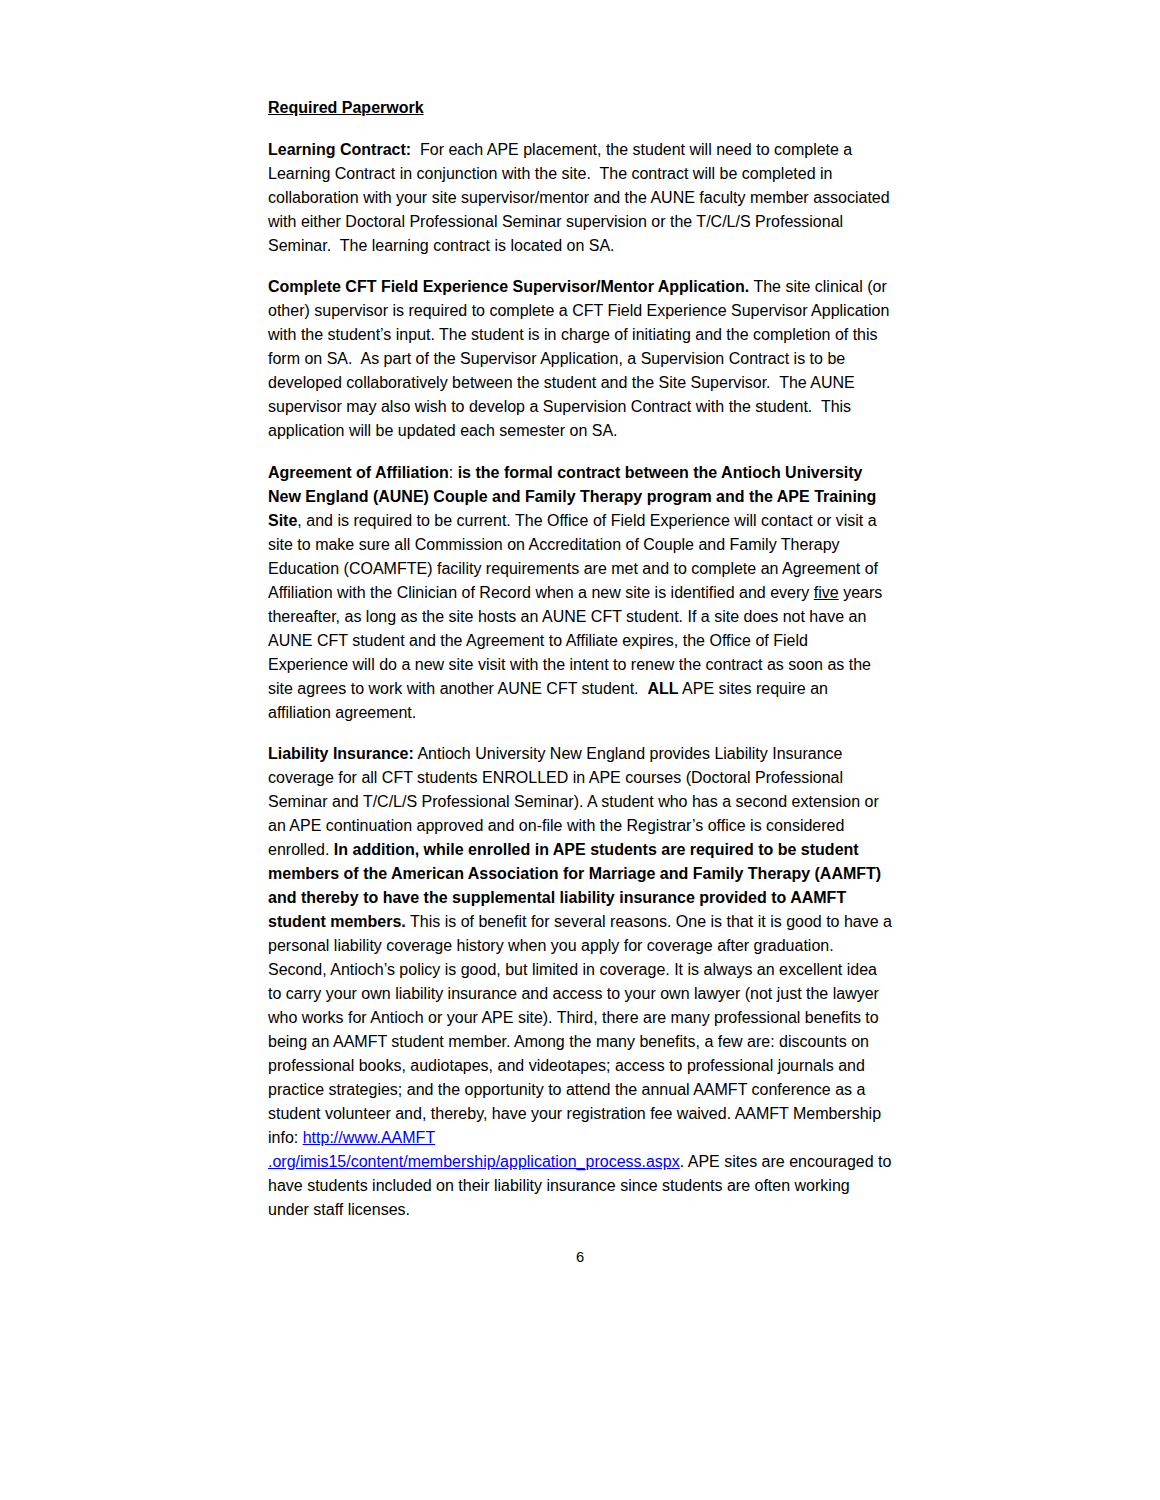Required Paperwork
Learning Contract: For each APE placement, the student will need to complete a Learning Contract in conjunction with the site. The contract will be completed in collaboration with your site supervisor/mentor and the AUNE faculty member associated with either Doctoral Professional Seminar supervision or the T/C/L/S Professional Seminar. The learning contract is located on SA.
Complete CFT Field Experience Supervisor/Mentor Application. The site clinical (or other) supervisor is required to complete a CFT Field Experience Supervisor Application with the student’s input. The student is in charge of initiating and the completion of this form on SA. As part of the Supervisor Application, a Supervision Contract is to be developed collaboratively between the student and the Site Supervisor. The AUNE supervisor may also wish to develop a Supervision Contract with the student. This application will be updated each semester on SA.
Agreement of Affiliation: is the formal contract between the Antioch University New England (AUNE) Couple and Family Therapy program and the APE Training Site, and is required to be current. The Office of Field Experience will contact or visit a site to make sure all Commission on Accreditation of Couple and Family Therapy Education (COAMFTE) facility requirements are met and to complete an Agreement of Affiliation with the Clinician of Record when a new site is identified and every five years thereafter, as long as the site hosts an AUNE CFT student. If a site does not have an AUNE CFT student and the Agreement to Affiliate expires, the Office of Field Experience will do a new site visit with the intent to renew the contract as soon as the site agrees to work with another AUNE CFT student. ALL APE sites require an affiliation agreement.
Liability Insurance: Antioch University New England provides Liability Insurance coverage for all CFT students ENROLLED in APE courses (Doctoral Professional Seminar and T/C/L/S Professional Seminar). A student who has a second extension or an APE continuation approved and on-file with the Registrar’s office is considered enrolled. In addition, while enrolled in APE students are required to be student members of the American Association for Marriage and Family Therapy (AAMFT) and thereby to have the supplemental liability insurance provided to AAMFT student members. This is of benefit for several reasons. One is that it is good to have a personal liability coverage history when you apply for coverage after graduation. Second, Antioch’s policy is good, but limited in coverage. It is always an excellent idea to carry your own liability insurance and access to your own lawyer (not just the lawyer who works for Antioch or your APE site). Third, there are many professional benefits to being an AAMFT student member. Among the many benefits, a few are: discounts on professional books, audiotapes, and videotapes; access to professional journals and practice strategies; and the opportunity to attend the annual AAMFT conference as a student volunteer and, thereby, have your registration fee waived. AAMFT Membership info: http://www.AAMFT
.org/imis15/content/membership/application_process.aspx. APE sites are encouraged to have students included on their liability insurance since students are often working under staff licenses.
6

REQUIRED WORK: The response should consist of the lines above from the first through the one containing "Learning Contract: For", transcribed exactly, with every picture left out.

SOLUTION TO THIS EXERCISE:
Required Paperwork
Learning Contract: For each APE placement, the student will need to complete a Learning Contract in conjunction with the site. The contract will be completed in collaboration with your site supervisor/mentor and the AUNE faculty member associated with either Doctoral Professional Seminar supervision or the T/C/L/S Professional Seminar. The learning contract is located on SA.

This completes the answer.